O presidente Lula (PT) terá que desembolsar a quantia de US$ 1 bilhão (cerca de R$ 5,37 bilhões) em dinheiro vivo caso queira ter um cargo vitalício no Conselho de Paz da Faixa de Gaza. O presidente Donald Trump convidou o brasileiro neste sábado (17) para integrar o grupo, que reunirá líderes e ex-líderes mundiais, além de integrantes do governo dos EUA, e faz parte da segunda fase do acordo de paz para o território palestino.
A quantia é citada dentro do projeto de estatuto do conselho ao qual a Agência Reuters teve acesso.

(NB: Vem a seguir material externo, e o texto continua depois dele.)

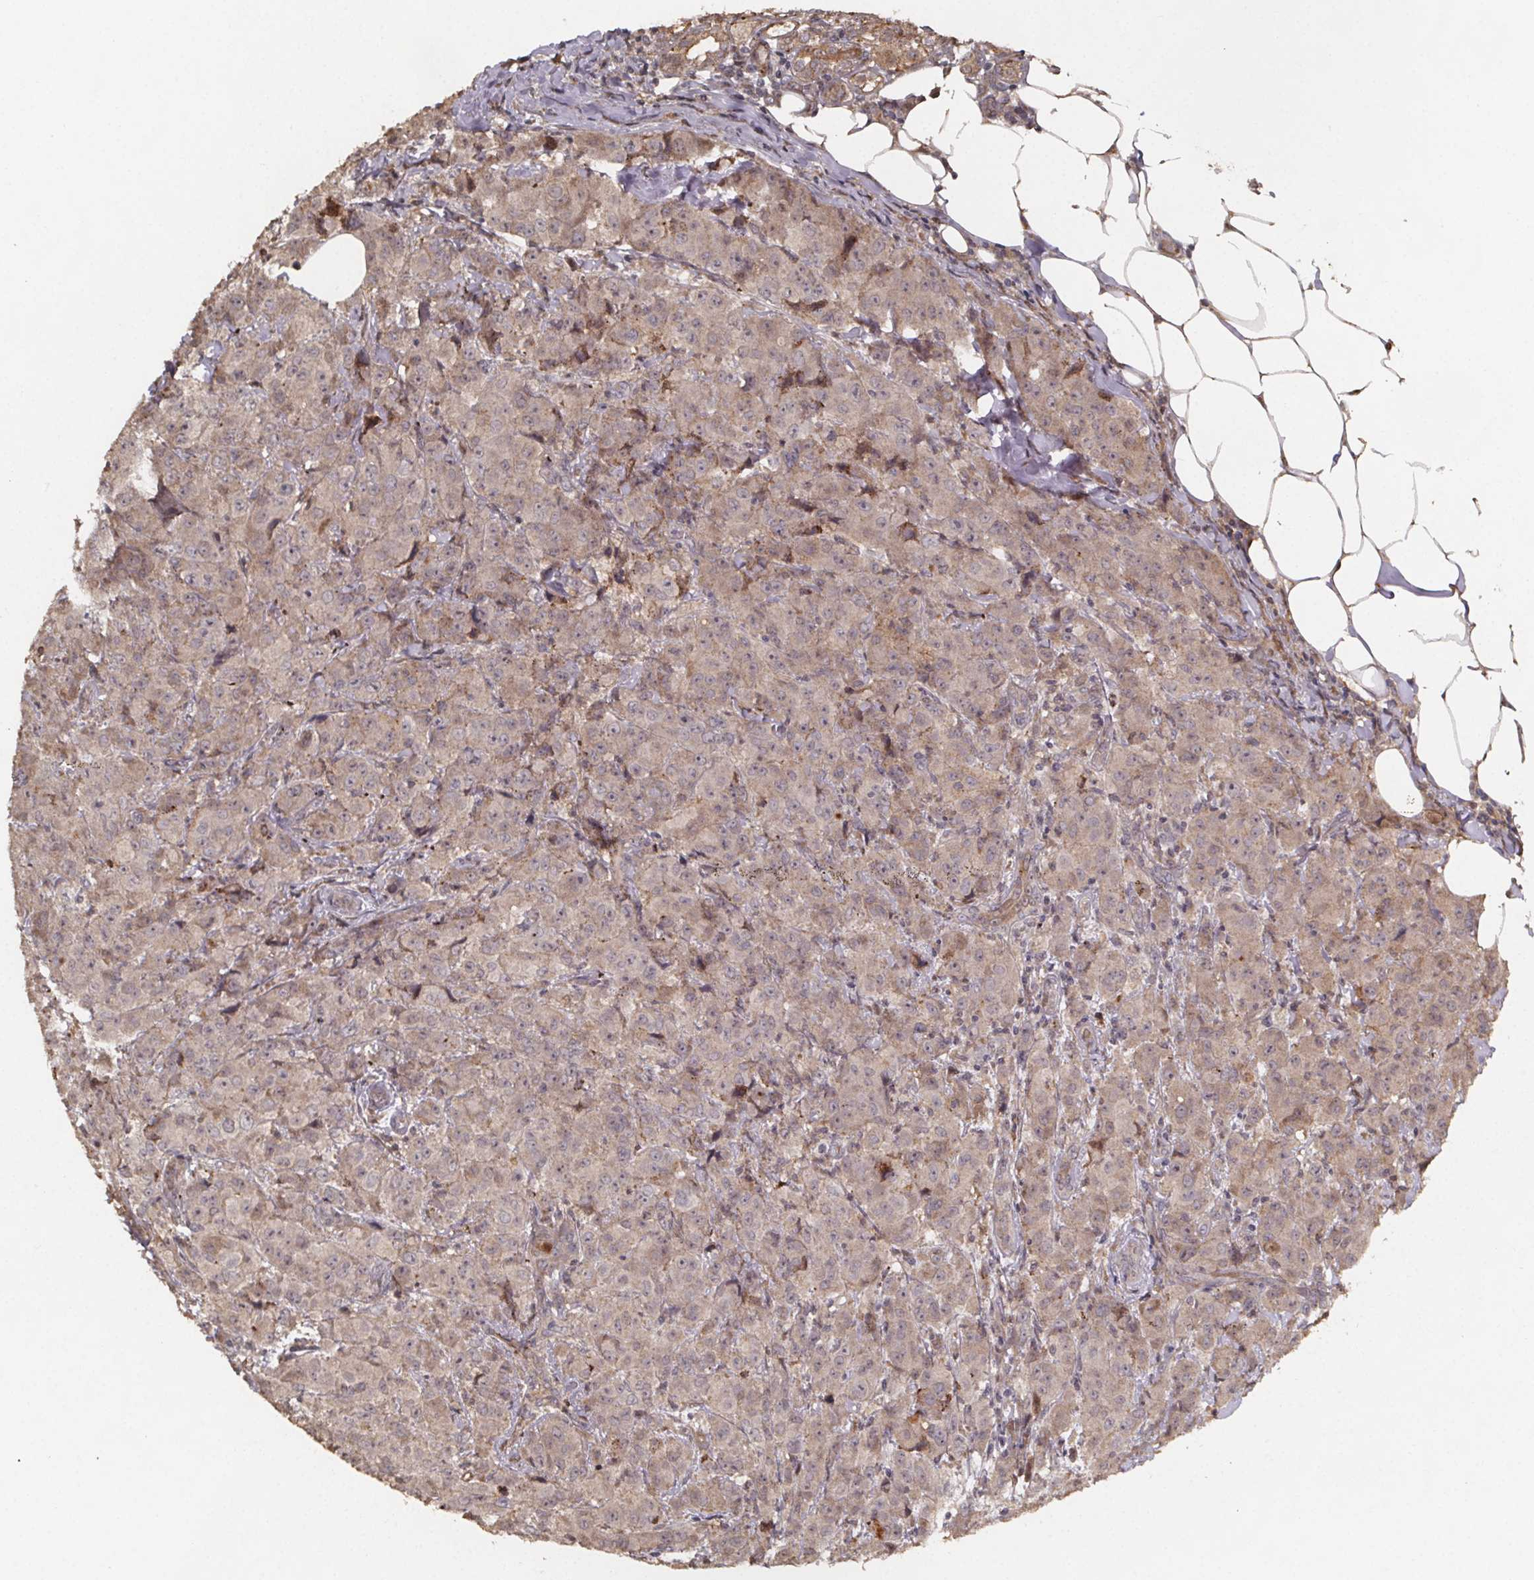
{"staining": {"intensity": "weak", "quantity": "25%-75%", "location": "cytoplasmic/membranous"}, "tissue": "breast cancer", "cell_type": "Tumor cells", "image_type": "cancer", "snomed": [{"axis": "morphology", "description": "Normal tissue, NOS"}, {"axis": "morphology", "description": "Duct carcinoma"}, {"axis": "topography", "description": "Breast"}], "caption": "Immunohistochemical staining of human breast cancer (intraductal carcinoma) exhibits low levels of weak cytoplasmic/membranous staining in about 25%-75% of tumor cells.", "gene": "ZNF879", "patient": {"sex": "female", "age": 43}}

Conforme o texto, os integrantes vão exercer o mandato por três anos, no entanto, caso queiram estender a função por mais de três anos, terão que desembolsar a quantia milionária.
“Cada Estado-membro cumprirá um mandato de no máximo três anos a partir da entrada em vigor desta Carta, sujeito a renovação pelo presidente. O mandato de três anos não se aplicará aos Estados-membros que contribuírem com mais de US$ 1 bilhão em fundos em dinheiro para o Conselho de Paz no primeiro ano”, diz o documento.
No sábado (17), outra agência de notícias também havia divulgado informações sobre a taxa. Porém, em comunicado, a Casa Branca negou a informação e disse que não existe taxa mínima de adesão para integrar o conselho.
“Isso simplesmente oferece filiação permanente a países parceiros que demonstrem profundo compromisso com a paz, a segurança e a prosperidade”, disse em publicação na rede social X, o antigo Twitter.
Ao fazer o anúncio nas redes sociais, Trump disse que a criação do conselho é uma elemento-chave da segunda fase do plano, que é respaldado por Washington, para dar fim a guerra em território palestino. A medida prevê, ainda, um governo de transição.
“Posso dizer com certeza que é o maior e mais prestigiado conselho já reunido em qualquer momento e lugar”, disse o presidente dos EUA em uma rede social.
O convite
O presidente Lula (PT) foi convidado no sábado (17) pelo presidente dos Estados Unidos, Donald Trump, para fazer parte do chamado “conselho da paz” para Gaza. No entanto, o político brasileiro ainda não aceitou o convite.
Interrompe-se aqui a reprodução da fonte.